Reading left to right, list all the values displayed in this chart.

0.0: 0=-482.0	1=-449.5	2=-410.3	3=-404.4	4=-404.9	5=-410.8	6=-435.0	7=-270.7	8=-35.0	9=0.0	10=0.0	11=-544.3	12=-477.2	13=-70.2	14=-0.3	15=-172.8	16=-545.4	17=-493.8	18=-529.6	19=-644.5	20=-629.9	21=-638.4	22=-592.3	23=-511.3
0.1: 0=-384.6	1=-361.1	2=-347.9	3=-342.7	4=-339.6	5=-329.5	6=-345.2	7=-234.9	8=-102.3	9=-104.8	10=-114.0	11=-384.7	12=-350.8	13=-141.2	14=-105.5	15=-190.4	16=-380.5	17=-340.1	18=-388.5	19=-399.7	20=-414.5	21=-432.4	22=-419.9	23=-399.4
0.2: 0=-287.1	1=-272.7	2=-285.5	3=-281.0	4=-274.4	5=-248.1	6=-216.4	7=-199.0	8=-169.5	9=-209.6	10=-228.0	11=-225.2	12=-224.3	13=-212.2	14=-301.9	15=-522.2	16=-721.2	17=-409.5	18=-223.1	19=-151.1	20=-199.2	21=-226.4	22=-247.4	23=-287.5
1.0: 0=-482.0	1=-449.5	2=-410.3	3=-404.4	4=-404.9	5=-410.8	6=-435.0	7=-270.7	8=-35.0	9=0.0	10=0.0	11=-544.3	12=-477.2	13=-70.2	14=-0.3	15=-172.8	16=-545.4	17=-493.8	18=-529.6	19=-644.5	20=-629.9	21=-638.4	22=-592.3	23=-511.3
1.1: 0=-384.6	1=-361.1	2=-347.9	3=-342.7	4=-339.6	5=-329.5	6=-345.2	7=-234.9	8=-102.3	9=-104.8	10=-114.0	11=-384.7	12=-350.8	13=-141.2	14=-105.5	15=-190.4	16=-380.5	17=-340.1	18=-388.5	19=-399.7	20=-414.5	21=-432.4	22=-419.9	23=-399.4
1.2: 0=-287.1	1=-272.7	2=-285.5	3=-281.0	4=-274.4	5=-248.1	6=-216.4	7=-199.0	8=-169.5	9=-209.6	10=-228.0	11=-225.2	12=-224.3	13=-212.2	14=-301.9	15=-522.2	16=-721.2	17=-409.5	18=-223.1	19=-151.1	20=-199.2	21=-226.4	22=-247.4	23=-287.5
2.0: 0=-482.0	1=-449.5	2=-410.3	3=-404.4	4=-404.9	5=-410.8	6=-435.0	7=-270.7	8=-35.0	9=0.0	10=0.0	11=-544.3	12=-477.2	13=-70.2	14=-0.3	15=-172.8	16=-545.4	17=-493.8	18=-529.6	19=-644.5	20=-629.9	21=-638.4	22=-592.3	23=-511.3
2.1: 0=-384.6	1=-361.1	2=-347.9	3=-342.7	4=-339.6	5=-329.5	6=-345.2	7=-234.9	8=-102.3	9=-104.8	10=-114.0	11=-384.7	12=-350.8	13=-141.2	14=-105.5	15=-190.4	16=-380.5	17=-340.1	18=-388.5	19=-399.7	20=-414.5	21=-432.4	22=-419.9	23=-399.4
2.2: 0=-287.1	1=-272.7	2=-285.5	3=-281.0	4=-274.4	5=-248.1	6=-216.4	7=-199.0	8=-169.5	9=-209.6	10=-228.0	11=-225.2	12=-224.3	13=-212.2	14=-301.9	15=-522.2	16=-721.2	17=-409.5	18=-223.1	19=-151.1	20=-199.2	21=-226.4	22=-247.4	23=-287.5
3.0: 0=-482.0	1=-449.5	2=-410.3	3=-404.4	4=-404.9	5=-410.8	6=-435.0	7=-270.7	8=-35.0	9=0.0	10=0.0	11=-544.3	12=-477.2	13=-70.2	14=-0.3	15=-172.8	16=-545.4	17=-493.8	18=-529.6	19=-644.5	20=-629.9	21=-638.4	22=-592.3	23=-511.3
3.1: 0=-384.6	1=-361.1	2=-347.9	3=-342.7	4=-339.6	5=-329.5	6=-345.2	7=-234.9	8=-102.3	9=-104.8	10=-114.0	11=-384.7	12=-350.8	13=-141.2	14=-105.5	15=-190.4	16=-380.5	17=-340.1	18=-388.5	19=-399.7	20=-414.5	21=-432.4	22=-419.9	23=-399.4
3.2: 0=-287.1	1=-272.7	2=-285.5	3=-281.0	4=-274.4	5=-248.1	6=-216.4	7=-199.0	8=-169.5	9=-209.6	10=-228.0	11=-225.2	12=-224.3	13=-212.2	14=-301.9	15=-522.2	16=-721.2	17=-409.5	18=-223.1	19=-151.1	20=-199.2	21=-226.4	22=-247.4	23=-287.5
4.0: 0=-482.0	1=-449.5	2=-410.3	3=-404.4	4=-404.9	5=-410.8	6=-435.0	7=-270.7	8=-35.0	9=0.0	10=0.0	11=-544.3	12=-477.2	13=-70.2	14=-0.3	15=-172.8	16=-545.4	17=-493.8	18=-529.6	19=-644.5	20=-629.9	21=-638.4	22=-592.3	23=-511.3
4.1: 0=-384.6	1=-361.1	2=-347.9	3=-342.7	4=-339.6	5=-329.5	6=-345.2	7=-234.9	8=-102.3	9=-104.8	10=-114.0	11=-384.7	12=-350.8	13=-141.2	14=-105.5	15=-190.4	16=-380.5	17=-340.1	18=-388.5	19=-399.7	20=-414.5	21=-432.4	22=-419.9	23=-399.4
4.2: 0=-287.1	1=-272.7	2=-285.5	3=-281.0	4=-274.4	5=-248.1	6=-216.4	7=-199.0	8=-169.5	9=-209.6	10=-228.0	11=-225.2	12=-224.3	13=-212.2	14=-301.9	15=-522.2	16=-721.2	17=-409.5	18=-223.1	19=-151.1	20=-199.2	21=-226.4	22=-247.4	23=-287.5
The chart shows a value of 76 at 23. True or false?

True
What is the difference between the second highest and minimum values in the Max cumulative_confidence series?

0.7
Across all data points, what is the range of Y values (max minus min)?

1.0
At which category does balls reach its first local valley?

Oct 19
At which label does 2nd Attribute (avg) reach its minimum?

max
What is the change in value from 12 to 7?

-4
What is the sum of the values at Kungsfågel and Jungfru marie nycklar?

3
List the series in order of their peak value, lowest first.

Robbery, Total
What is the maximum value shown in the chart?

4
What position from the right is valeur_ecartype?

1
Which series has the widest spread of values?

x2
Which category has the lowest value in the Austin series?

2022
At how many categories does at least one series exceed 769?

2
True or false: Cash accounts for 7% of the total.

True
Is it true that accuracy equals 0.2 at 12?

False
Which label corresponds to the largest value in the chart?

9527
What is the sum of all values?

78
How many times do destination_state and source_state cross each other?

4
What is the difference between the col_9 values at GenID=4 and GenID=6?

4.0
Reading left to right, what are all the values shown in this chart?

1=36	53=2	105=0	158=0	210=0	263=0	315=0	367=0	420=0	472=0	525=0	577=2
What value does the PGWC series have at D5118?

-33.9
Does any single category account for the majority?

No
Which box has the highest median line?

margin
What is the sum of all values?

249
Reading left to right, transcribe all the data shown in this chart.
━━━━━━━━
§ What to produce: Count the lines in the listing above that contain the string "chart", treating case as significant, and reply with only the number.

§ Reply: 6